Management of vaginal agenesis
So, what do you do if your doctor has said you have vaginal agenesis? Of course, you need to learn all you can about the condition. A good place to start is a Web site put up by Boston Children’s Hospital ( I'm sure other sources of information exist, but that is the best one I have found. Then, if you live not too far from Birmingham, Alabama, you should come talk to me. We’ll do some tests to confirm the diagnosis (and look for related issues that might need treatment, like a functioning uterine remnant) and talk about how to fix your problem.

Of course, you don’t have to do anything at all about vaginal agenesis. I saw a young couple many years ago that presented with infertility - they didn’t realize the wife was born without a vagina! It was clear from her exam they were engaging in anal intercourse (and they refused any treatment.) I have also seen one couple who had managed to dilate the woman’s urethra by repeated attempts at intercourse. I can’t say that I recommend either of these options. Basically, there are two ways to treat vaginal agenesis: use of vaginal dilators, or surgical treatment.

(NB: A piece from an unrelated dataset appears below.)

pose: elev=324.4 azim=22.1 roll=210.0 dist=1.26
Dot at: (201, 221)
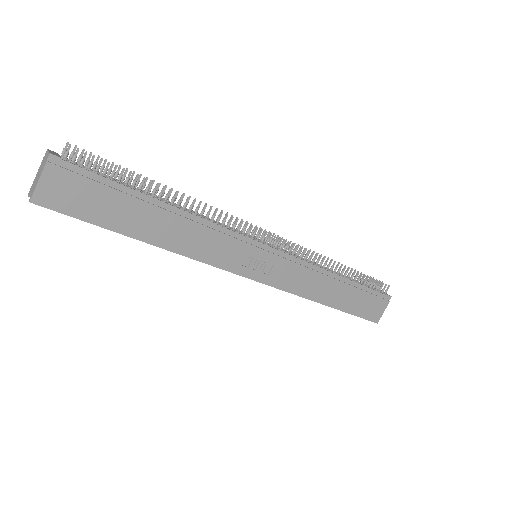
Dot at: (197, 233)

Vaginal dilators are used to slowly create an opening where the vagina should be. This is done by the woman pressing a dilator into the vaginal orifice 15-20 minutes at a session twice a day. It usually takes 3 to 6 months to get a functional vagina. The advantage of this technique is that surgery isn’t needed; the disadvantage is that it takes a long time, and it doesn’t always work. There have also been some reported cases of vaginal prolapse (meaning the vagina turns inside out and falls outside the body) among women who have used dilators to create a vagina. I think it is always best to try vaginal dilators first, since even if it doesn’t work, it can sometimes make the surgery a bit easier. If you read through the Web site I listed above, you may surmise that whoever wrote the material is a strong proponent of vaginal dilation, even if it takes over a year to get results. I am less enthusiastic, and if someone comes and says “no dilators, let’s do the surgery”, I’m OK with that; maybe it’s because I’ve had good results with surgical treatment, and because I sympathize with women who don’t want to work for over a year to get a functional vagina. (The twin whose case I published was having intercourse with her newlywed husband six weeks after surgery.)

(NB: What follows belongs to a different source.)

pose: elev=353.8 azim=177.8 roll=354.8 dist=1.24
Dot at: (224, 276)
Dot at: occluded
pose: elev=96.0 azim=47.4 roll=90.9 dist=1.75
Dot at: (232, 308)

There are several surgical options to make a vagina: using a split thickness skin graft (the McIndoe procedure), using a loop of small or large intestine, or using a surgically implanted device that provides a constant tension on the vaginal orifice (the Vecchetti procedure). You can use a full-thickness skin graft or a flap of tissue freed up from the upper thigh, but I think this is seldom done, in part because you get hair follicles growing in the vagina. I think that using a loop of bowel has fallen out of favor, too, since it is major surgery that requires cutting a loop of intestine. Also, women who have this procedure are said to have a chronic vaginal discharge from the intestinal segment that requires a sanitary pad to control. I have only seen one patient who had a vagina created from a loop of bowel, and I was unimpressed with the result. The vagina was very short (less than one inch deep); there didn’t seem to be a bothersome discharge, though, and the couple didn’t complain about the outcome, so I guess it was OK for them.

The Vecchetti procedure is a fairly recent development from Europe. It requires laparoscopy to insert sutures that connect a special tensioning insturment mounted on the abdomen to a plastic olive-shaped device installed at the vaginal orifice.The patient typically stays in hospital for 7 to 10 days and then undergoes another surgical procedure to remove the device. This technique is sort of a ramped-up dilator procedure. The outcomes are supposed to be good, but since the procedure is still fairly new, we don’t know as much about the long-term results as some of the other options, and it does involve some surgery. A few years ago I observed several Vecchetti procedures, but in the end I didn’t think it offered an advantage over what I currently do, which is the McIndoe procedure.